New Zealand is know for experiments with banks.

Cheques / checks are going the way of the dodo bird. They are extinct in New Zealand.

So if you have a IRS stimulus check, or a paper bank draught, or god-forbid a personal check, you can forget about depositing it into a New Zealand (or Australia bank).

You _may_ have luck with Citibank or an Indian bank as they have have branches in Auckland only, but double check first.

A list of affected banks (basically any NZ bank with more than one branch)

ANZ -------- May 2021
ASB -------- August 2021
BNZ -------- July 2021
HSBC -------- June 2021
Rabobank -------- June 2021
The Co-operative bank -------- May 2021
TSB -------- June 2021
Westpac -------- June 2021
SBS -------- June 2021
*Stuff news*: Banks phasing out use of cheques is simply poor form

...
This isn’t a trivial issue. For most of us, cheques are a quaint relic, like public phones and Post Offices, that we still occasionally observe in the wild but have no use for. ANZ says fewer than one per cent of their customers used cheques regularly, and we can assume that this is a trend across all banks.

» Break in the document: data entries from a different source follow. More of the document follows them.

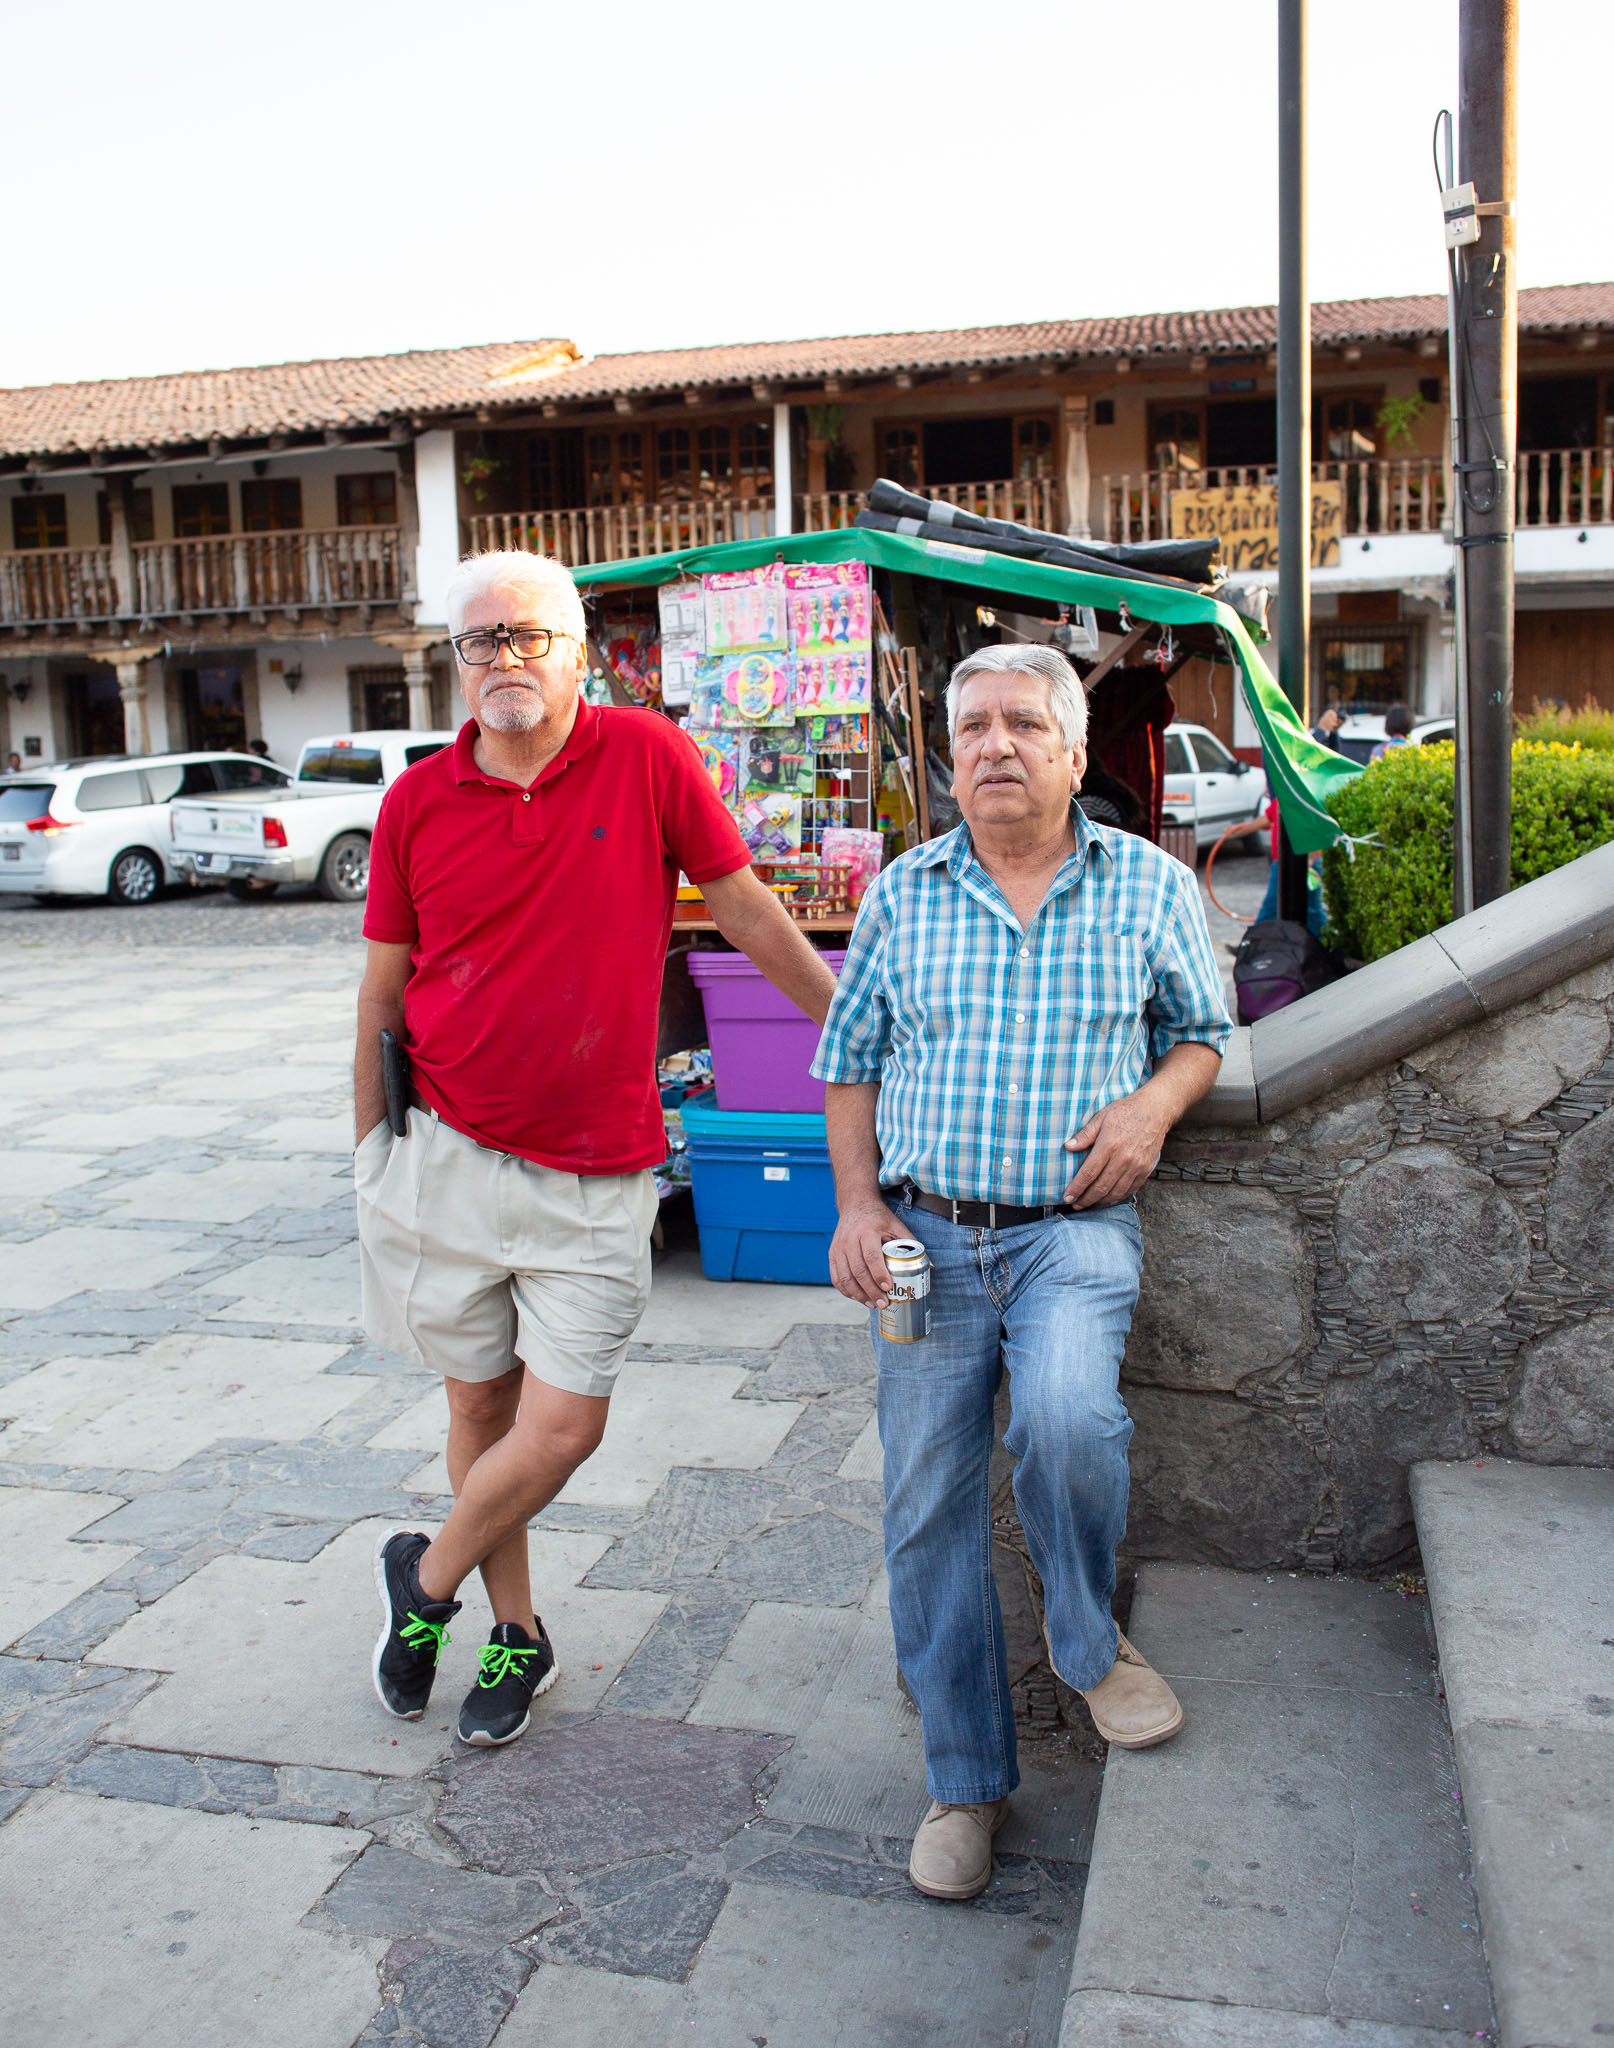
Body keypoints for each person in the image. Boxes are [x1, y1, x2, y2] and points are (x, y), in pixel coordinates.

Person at [358, 549, 836, 1748]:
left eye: (527, 634)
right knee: (481, 1402)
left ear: (577, 650)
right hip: (447, 1148)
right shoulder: (416, 800)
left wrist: (850, 1021)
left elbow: (742, 905)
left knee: (565, 1425)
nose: (503, 658)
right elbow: (382, 987)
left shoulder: (647, 755)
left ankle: (424, 1579)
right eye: (479, 640)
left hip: (598, 1162)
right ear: (456, 662)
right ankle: (514, 1631)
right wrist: (371, 1152)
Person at [813, 643, 1230, 1902]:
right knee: (926, 1501)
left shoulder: (1148, 887)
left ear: (1073, 749)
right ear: (950, 757)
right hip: (925, 1238)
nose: (996, 744)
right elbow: (849, 1061)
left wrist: (1152, 1107)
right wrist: (856, 1204)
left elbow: (1202, 1034)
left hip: (1072, 1228)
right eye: (974, 726)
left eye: (1024, 724)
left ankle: (1086, 1642)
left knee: (1067, 1418)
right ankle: (964, 1781)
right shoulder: (902, 894)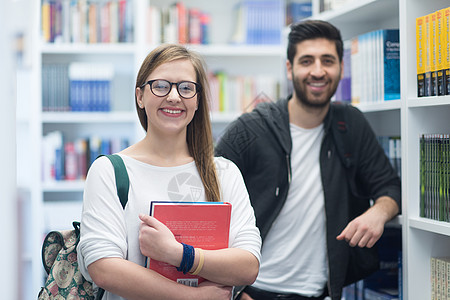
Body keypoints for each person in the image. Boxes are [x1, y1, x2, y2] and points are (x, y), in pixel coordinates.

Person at [215, 20, 401, 300]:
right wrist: (233, 291)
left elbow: (390, 187)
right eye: (307, 61)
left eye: (328, 60)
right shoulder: (250, 129)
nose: (318, 71)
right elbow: (207, 202)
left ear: (340, 67)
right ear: (290, 69)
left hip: (319, 293)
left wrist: (379, 212)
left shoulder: (351, 124)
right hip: (252, 290)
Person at [77, 44, 261, 300]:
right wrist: (193, 298)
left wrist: (179, 254)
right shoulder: (110, 171)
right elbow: (104, 268)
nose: (174, 97)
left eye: (185, 88)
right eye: (161, 86)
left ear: (197, 100)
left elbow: (248, 265)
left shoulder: (224, 173)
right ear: (140, 96)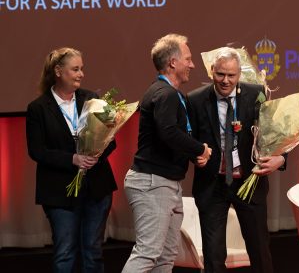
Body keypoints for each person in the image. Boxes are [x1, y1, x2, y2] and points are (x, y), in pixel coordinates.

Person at [187, 47, 286, 273]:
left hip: (249, 184)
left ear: (240, 74)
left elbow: (276, 132)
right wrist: (194, 155)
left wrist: (281, 158)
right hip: (212, 186)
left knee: (259, 251)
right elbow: (188, 140)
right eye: (220, 74)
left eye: (231, 75)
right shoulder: (195, 99)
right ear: (212, 71)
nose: (225, 81)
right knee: (213, 256)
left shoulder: (256, 93)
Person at [122, 33, 212, 273]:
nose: (192, 65)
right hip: (153, 183)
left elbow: (172, 137)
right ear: (173, 62)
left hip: (166, 183)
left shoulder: (172, 94)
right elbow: (168, 132)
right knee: (148, 253)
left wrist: (193, 155)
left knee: (165, 256)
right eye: (188, 59)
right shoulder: (165, 94)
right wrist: (200, 149)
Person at [26, 47, 117, 272]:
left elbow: (110, 140)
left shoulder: (92, 99)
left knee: (93, 251)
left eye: (82, 69)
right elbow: (37, 151)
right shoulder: (38, 108)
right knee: (65, 252)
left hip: (97, 187)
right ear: (58, 71)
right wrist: (73, 159)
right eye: (75, 69)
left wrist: (96, 153)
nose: (81, 74)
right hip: (59, 192)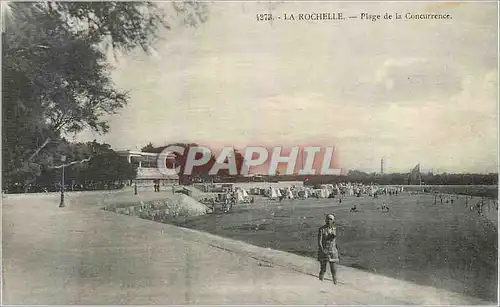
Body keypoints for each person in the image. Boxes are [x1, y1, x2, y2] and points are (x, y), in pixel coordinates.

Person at [317, 214, 339, 284]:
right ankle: (320, 283)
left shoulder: (334, 229)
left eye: (330, 219)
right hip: (324, 250)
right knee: (323, 269)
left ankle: (335, 284)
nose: (329, 221)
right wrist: (322, 250)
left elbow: (334, 241)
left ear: (333, 221)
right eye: (328, 219)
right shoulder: (322, 229)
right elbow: (319, 241)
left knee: (334, 270)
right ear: (325, 220)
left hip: (333, 251)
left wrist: (336, 250)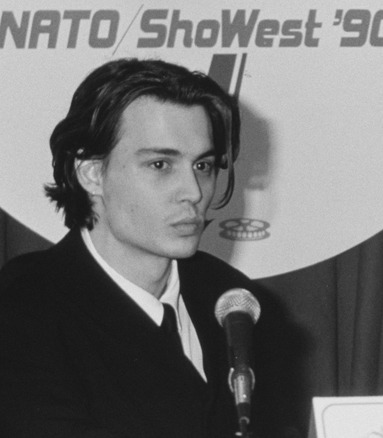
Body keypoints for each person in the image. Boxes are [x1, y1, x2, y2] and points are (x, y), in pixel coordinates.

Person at [0, 58, 299, 437]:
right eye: (160, 165)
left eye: (203, 166)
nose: (193, 192)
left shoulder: (235, 301)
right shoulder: (22, 309)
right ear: (92, 173)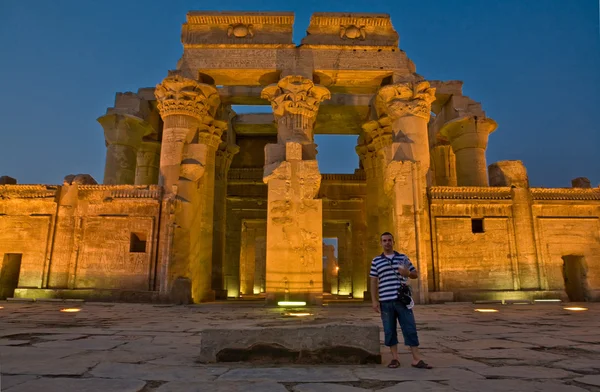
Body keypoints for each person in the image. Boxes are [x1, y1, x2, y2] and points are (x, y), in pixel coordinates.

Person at [370, 232, 432, 369]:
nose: (387, 243)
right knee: (389, 330)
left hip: (402, 301)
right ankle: (395, 358)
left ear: (393, 242)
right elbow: (373, 282)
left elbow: (415, 274)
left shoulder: (403, 258)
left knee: (410, 328)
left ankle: (416, 358)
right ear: (381, 243)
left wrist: (408, 273)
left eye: (389, 240)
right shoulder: (376, 261)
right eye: (384, 240)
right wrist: (374, 301)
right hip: (385, 301)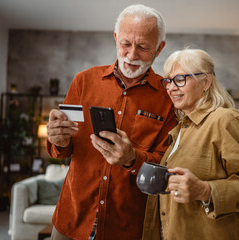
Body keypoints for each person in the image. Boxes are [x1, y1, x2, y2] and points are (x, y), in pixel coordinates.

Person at [46, 4, 177, 240]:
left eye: (144, 47)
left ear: (159, 49)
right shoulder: (83, 81)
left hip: (127, 227)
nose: (132, 54)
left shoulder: (169, 99)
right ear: (116, 38)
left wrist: (132, 159)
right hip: (72, 219)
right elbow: (62, 151)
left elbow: (166, 169)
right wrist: (58, 139)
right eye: (126, 44)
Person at [142, 49, 239, 240]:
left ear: (206, 82)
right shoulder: (182, 127)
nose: (171, 88)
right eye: (168, 81)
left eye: (180, 79)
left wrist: (205, 190)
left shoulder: (226, 121)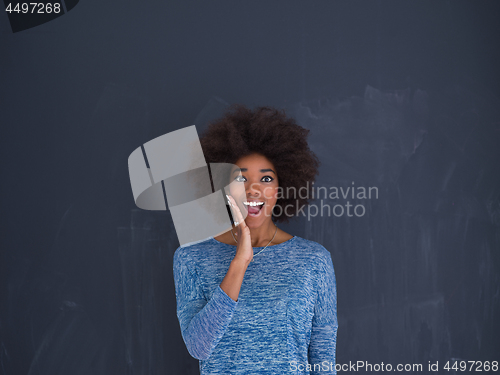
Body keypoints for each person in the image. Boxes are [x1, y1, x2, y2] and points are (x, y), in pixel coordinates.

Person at [173, 104, 338, 374]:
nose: (253, 188)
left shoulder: (314, 261)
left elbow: (323, 360)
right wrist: (240, 260)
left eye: (266, 178)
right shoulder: (191, 260)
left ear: (280, 188)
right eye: (240, 177)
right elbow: (199, 347)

Yet for this small minority the ability to make payments with this antiquated method is incredibly useful. Many older Kiwis don’t have access to, or really understand, this internet thing that Al Gore invented back in the day.

Many rural banking customers are also displeased by this development, with Federated Farmers raising the issue of poor connectivity experienced by many of their members. A number of advocacy groups, such as Dyslexia Foundation and Blind Low Vision NZ (formerly the Blind Foundation), have also made submissions in opposition.

It might seem unusual that profit-driven organisations such as our banks are moving away from servicing some of their customers in this way, but the economics probably make sense. The cost of processing hand-written cheques from a dwindling number of relatively low-value customers would be an easy expense to cut.

They should be entitled to do so, but just because you can do something doesn’t mean you should.

However, it pays to remember what a cheque is: nothing more than an instruction to your bank. There is nothing to prevent those impacted by this change utilising the method I adopted from my splendid isolation all those years ago, when I had access to neither a cheque book nor the internet.

If you have money in your bank, this is a debt that the bank owes you. They are a creditor, a custodian of your capital. If I wished to pay a bill, order a magazine or donate to an orphanage, I would write to my local bank with an instruction as to whom I wished to pay, the amount, and the bank account of the person to receive the money.
...


----------